The wasteland was hung with delirium in the heat of the day, and the horizons shimmered like flame. Sun blazed down and reflected from the empty sand and merciless rocks, leaving no place of shelter nor a scrap of shade in which to hide from the blistering heat. Kardan’s shadow was directly beneath him, and so he knew the sun was at a hateful zenith, watching him with an unflinching eye as it awaited his death.

He knew he was not far from that dark kingdom, for only his will kept him moving despite his wounds. None of them were mortal, but he was scored by a dozen of them, the blood long since dried to black crust. His scaled armor was rent and hung from his massive frame, the bronze and horn scales rattling as he moved, the metal searing to the touch. His sandals were coming loose, the ties trailing behind his footsteps to leave traces in the sand of their own. In his right hand he clutched his notched and twisted sword, and in his left hand was his bronze-headed axe, the head still clotted with hair and pieces of bone.

His lips were cracked with thirst, and he resisted the urge to lick them, for his tongue was swollen and dry, with no ease to give. Instead he bit the strips of peeling skin for the pain it gave, and the drams of energy he could take from each small sting. Carrion birds circled over him, sure of meat soon to come, and he cursed them in his mind. The circling shadows would soon bring his pursuers upon him, and then he would have to turn at bay and face them.

He heard them, then, the chariot wheels rattling over the stony desert pan, and he lurched toward a great rock, twice as tall as he was. He put his back against the burning hot stone and lowered his head so that his heavy brows gave his eyes some shade from the noontide sun. He saw the hunters coming through the shimmer of heat, and he wished he could spit upon the ground.

Three chariots appeared over the ridge, and he heard the drivers’ whips crack as they drove their weary horses onward. This land was not gentle to either man or beast, and he knew only the fear of exhausting their beasts had allowed him to outpace his pursuers for so long. He saw the glint of sun on bronze helms and spearpoints, and he saw the skirmishers jump from the backs of the chariots as the drivers moved in and turned to circle him. Behind each driver an archer stood, ready to loose arrows if he was not brought down.

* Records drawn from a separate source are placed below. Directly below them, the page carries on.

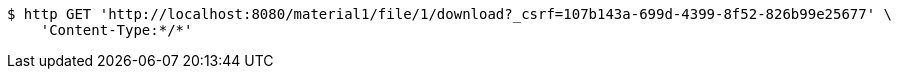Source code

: [source,bash]
----
$ http GET 'http://localhost:8080/material1/file/1/download?_csrf=107b143a-699d-4399-8f52-826b99e25677' \
    'Content-Type:*/*'
----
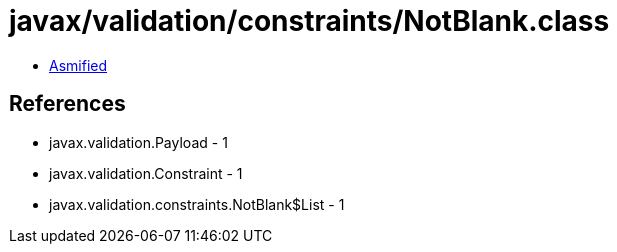 = javax/validation/constraints/NotBlank.class

 - link:NotBlank-asmified.java[Asmified]

== References

 - javax.validation.Payload - 1
 - javax.validation.Constraint - 1
 - javax.validation.constraints.NotBlank$List - 1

Kardan breathed harder through his teeth, clenching his jaw and letting rage boil sluggishly through his veins. He did not have much strength left, but he would spend it to buy the blood of his enemies. He lifted his battered sword and axe and watched the three skirmishers close in. They carried their little crescent shields and each one had a fistful of javelins, and he knew if he let them they would set barbs in his flesh to make him easy prey for the archers. They moved into range, hefting their long darts, watching him. He had killed six men already this day – they would not take him lightly.